Ok the CVT thread I started has gone it's own way, but the conclusion I got was that they work and are available if I decide go down this path, and I can count on about a 3:1 low end through 1:1 high end ratio from the CVT.

That still leaves a problem in that FWD cars don't usually have a differential which is separate from the transmission - so I would have to adapt a small differential in order to obtain about a 4:1 step-down to make best use of the CVT output shaft speed.

Has anyone done a direct-drive on a FWD using some kind of differential, probably adapted from a RWD?


----------



## Woodsmith (Jun 5, 2008)

I suppose you could look at some of the light weight 4x4 cars that have a longitudinal engine for a front diff, shafts and overall suspension set up or just using something like a rear diff from a BMW or similar, and adpating the inner CV joints toy your FWD shafts, might be fine.

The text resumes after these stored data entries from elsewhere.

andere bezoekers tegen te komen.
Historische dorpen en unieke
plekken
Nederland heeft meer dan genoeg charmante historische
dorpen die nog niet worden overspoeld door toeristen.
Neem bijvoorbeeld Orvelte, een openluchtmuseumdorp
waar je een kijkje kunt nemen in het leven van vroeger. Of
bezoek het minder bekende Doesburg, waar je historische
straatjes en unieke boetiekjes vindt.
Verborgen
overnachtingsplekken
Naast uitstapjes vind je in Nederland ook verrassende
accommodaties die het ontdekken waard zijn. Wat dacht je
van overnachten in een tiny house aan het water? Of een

The question would be how to mate the diff to the CVT and keeping it compact.


----------



## PhantomPholly (Aug 20, 2008)

Woodsmith said:


> I suppose you could look at some of the light weight 4x4 cars that have a longitudinal engine for a front diff, shafts and overall suspension set up or just using something like a rear diff from a BMW or similar, and adpating the inner CV joints toy your FWD shafts, might be fine. The question would be how to mate the diff to the CVT and keeping it compact.


Yes, the mating (diff to pto; diff to axels) will clearly be the hard part. My assumption is that since a CVT is little more than two pulleys I should be able to locate a "driven pulley" shaft that can be mated to the diff. input.

My original plan to use LiIon for a 100 mile range may have been optimistic from a budget perspective. [email protected] with A/C running is my minimum goal, so that may actually be a 100mi car at slower speed. I may look for a diff. with greater than 4:1 to limit my propensity to drive too fast and to improve the torque advantage of the motor.


----------